Es gehe ja nicht allein um die Präsentation der Kleider, die auf dem Bildschirm elend platt und leblos seien. Es gehe um die Fashion Week als Kontaktbörse und Arena kollektiver Emotionen. "Die Einkäufer und Journalisten zusammen in der Show, man kennt sich, tauscht Meinungen und Neuigkeiten aus. Hinterher geht man backstage, sieht die Kleider aus der Nähe, fasst sie an, sieht das Mood Board, man spricht mit dem Designer. Und dabei entsteht etwas", sagt Karla Otto. "Ich meine, wir sind als Menschen doch energetische Wesen. Wenn du zu Hause allein vorm Bildschirm sitzt, passiert gar nichts."

Seit fast vierzig Jahren ist sie im Geschäft. Dass Jil Sander damals den Schritt von Hamburg nach Mailand wagte und, indem sie vor internationalem Publikum zeigte, eine Weltmarke des eleganten Luxus wurde, ist maßgeblich ihr Verdienst. Umgekehrt hat sie auch dies oft erlebt: dass ein anerkannter Designer auf Shows verzichtete und innerhalb weniger Saisons in der Bedeutungslosigkeit verschwand. "Das Interesse nahm jedesmal rapide ab. Weil dieses kollektive Momentum für die Mode letztlich unverzichtbar ist."

Und in Paris? Chanel, Dior und Louis Vuitton planen Shows, die Kleinen irgendetwas Digitales

Ab kommendem Montag nun: Paris. Zielmarke und Vollendung des Fashion Month. Unbestrittene Kapitale der Mode, in der die Infektionszahlen zuletzt allerdings so enervierend in die Höhe geschossen sind, dass die meisten Besucher wegbleiben werden. Die Großen - Chanel, Dior, Louis Vuitton, Chloé - planen analoge Shows vor reduziertem Publikum, der Livestream als Back-up. Die Kleinen planen Video-Events und Podiumsgespräche und können auf Zuschauer nur hoffen.

Man selbst wird die Pariser Modewoche nach zehn Jahren zum ersten Mal vom Bildschirm aus betrachten.

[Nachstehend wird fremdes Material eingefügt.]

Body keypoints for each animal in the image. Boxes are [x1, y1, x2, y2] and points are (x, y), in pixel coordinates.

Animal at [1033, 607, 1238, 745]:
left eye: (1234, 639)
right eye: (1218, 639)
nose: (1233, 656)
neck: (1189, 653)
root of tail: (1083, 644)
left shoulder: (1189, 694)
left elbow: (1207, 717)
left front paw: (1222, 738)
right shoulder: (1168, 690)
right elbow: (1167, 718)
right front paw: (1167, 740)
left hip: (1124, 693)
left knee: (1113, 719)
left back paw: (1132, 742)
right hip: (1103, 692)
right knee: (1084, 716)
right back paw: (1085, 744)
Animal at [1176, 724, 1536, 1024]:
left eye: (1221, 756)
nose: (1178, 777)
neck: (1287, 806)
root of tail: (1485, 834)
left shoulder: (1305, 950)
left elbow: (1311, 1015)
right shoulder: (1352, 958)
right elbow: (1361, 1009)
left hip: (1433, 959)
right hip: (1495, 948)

Es wird nicht das Gleiche sein. Wie sagte Marc Jacobs im April vor der Laptop-Kamera, einen rot lackierten Zeigefinger auf das digitale Abbild von Edward Enninful stoßend?

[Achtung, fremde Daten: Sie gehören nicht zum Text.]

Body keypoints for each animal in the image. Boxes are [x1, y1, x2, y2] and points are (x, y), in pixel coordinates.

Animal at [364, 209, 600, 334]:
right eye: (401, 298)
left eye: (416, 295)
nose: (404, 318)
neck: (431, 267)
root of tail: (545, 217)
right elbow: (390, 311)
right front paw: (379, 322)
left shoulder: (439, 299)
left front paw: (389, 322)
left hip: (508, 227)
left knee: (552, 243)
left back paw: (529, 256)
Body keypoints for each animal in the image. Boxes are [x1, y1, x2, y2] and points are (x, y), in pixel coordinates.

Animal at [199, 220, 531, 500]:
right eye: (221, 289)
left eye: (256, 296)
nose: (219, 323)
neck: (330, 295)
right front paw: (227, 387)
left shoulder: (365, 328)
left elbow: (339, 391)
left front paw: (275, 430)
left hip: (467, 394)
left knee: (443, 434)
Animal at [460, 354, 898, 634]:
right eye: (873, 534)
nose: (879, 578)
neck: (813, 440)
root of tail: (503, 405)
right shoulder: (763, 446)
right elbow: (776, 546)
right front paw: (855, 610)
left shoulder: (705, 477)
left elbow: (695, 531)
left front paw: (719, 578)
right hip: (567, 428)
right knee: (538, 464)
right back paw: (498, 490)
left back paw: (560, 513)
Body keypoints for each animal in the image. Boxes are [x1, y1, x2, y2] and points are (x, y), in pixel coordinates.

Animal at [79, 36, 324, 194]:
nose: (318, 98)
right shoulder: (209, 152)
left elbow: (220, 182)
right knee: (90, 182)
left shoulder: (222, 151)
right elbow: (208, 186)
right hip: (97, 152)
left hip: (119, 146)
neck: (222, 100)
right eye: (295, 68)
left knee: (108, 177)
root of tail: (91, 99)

"Man hat uns beigebracht, diese Maschine zu benutzen. Diese Computermaschine, diesen Laptop, dieses Zoom und Facetime, das ganze Zeug. Und ich glaube, genau das macht dieses Virus so gefährlich. Wie wir Social Distancing lernen. Dass wir alles bei Amazon bestellen können und unser Haus nicht mehr verlassen und andere Menschen nicht mehr treffen müssen. Weil wir uns ja auf dem Bildschirm sehen. Das halte ich für gefährlich. Wenn uns an menschlichem Austausch etwas liegt, also an echtem menschlichem Austausch: Dann müssen wir uns darum kümmern."